***** Task material

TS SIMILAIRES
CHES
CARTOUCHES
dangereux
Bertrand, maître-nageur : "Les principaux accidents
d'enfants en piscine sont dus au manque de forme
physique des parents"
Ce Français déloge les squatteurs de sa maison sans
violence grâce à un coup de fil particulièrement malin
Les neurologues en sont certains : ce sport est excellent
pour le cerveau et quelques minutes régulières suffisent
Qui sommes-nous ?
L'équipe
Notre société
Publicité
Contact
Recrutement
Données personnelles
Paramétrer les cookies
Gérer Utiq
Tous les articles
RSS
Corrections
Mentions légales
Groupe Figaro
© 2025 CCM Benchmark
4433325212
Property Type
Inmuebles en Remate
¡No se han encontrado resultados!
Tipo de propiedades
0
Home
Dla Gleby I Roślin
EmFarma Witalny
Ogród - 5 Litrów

**********

What the exercise asks: Your response must contain all of the records, copied exactly.

Answer for the task:
TS SIMILAIRES
CHES
CARTOUCHES
dangereux
Bertrand, maître-nageur : "Les principaux accidents
d'enfants en piscine sont dus au manque de forme
physique des parents"
Ce Français déloge les squatteurs de sa maison sans
violence grâce à un coup de fil particulièrement malin
Les neurologues en sont certains : ce sport est excellent
pour le cerveau et quelques minutes régulières suffisent
Qui sommes-nous ?
L'équipe
Notre société
Publicité
Contact
Recrutement
Données personnelles
Paramétrer les cookies
Gérer Utiq
Tous les articles
RSS
Corrections
Mentions légales
Groupe Figaro
© 2025 CCM Benchmark
4433325212
Property Type
Inmuebles en Remate
¡No se han encontrado resultados!
Tipo de propiedades
0
Home
Dla Gleby I Roślin
EmFarma Witalny
Ogród - 5 Litrów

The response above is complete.